Par For The Course


Under a clearance sign at the big box hardware were prepackaged building projects for kids. Graphics on the boxes showed well-groomed boys holding hammers. The product had been deeply discounted. Happily there were three models, a windmill, a tunnel and a 4-sided ramp, the makings of your own private miniature golf course. I could hardly wait to visit the grandkids next weekend.

We should do this out in the fresh air, eh? The kids opened the boxes and wooden triangles scattered. Before I could say don’t open the hardware pack… one child had ripped open the bag of screws. A few landed on the table. Each had a single sheet of directions, a paper that unfolded to the size of a road map. Despite illustrations, several steps involved deductive reasoning.
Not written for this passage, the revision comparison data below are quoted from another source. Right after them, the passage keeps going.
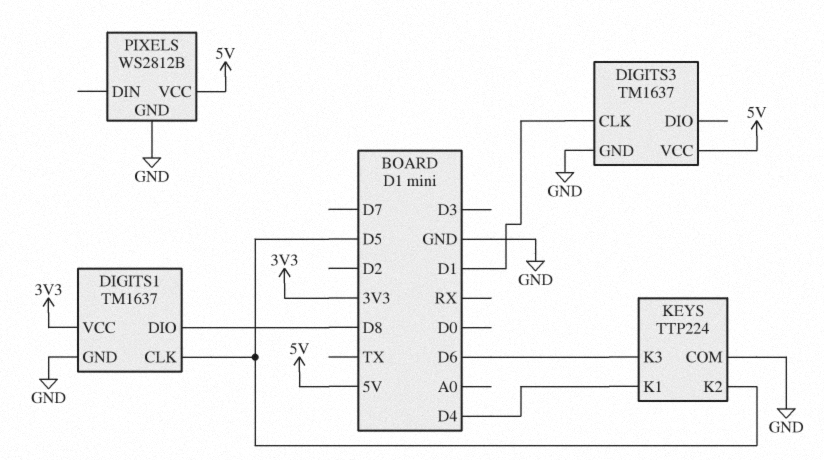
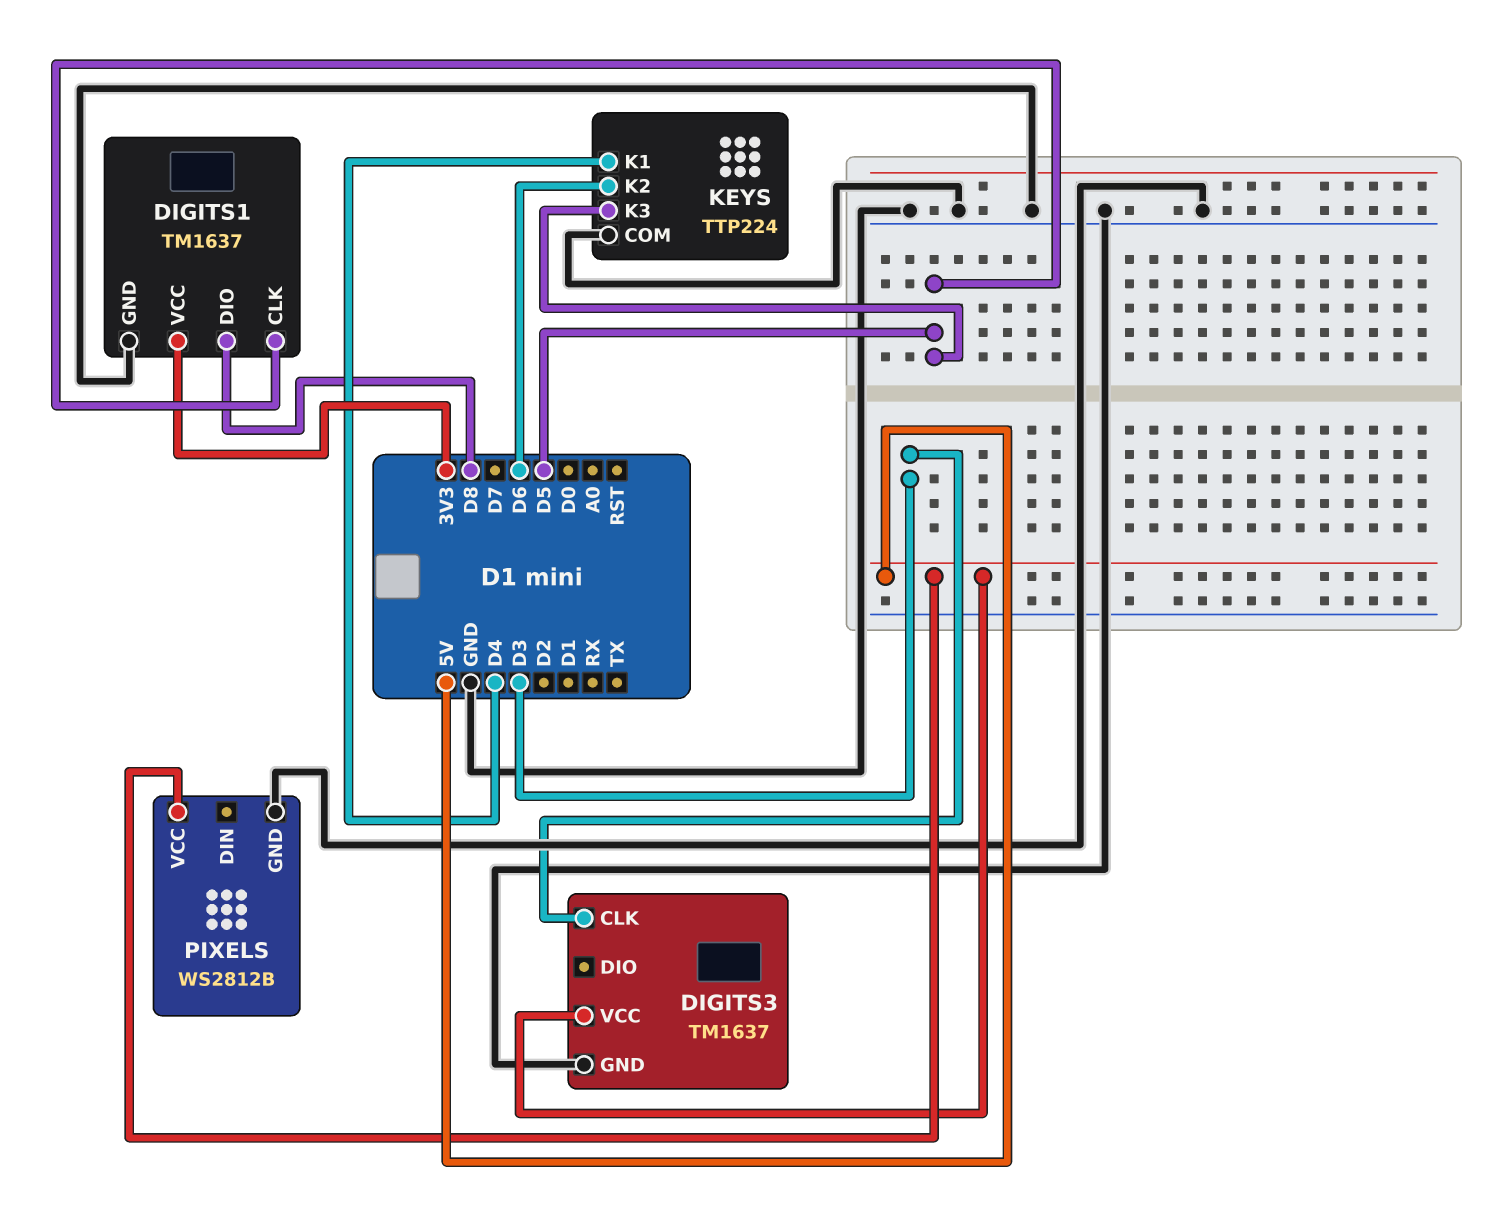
DIGITS3 pin CLK: D1 -> D3
KEYS pin K2: D5 -> D6
KEYS pin K3: D6 -> D5

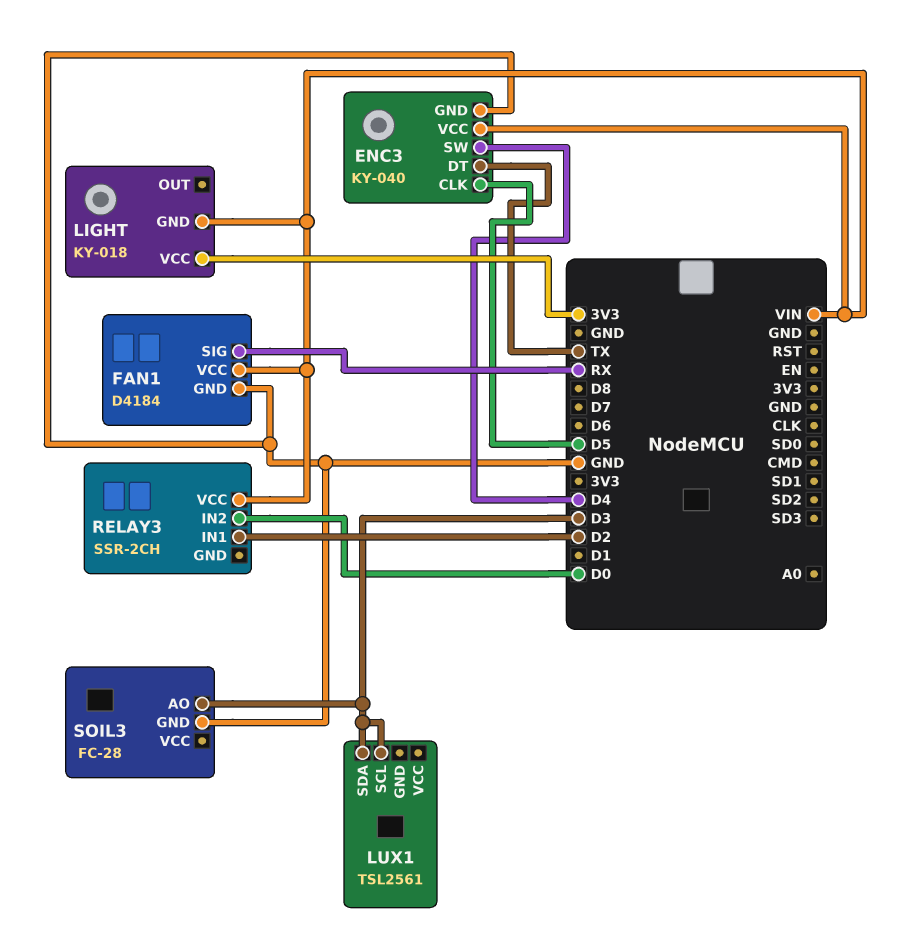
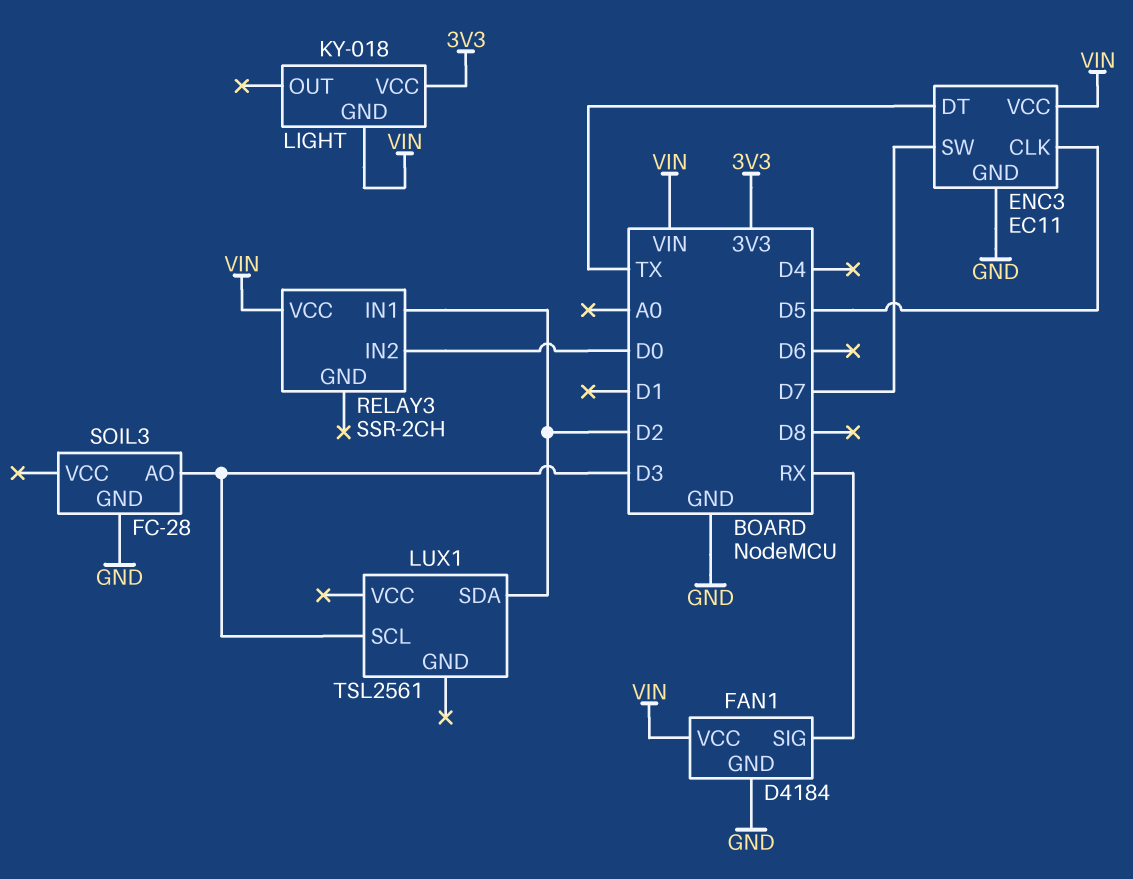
ENC3: KY-040 -> EC11
ENC3 pin SW: D4 -> D7
LUX1 pin SDA: D3 -> D2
One of the boys has figured out that the dowel goes with the piece that looks like a shoe and is whacking his golf ball (included) across the yard.

What number step are you on Markie? Uh, I don’t know. He’s clapping wooden triangles together trying to smash a mosquito. I’m not one of those parents who expects a kid to sit down and read the instruction manual and maybe take a quiz before she’s allowed to unpack a new Christmas toy. I was just hoping that at least one of the children would notice how satisfying it is to turn the screwdriver and feel the threads bite the wood.

Of course what really matters is the bonding. Of which we’ve experienced a lot what with the large bottle of wood glue we’ve shared. When we’re finished, the kids spend 4 ½ minutes at their hand-built miniature golf course before they take off on their bikes. I yell after them, “Don’t forget about the tree house we’re going to build this summer!”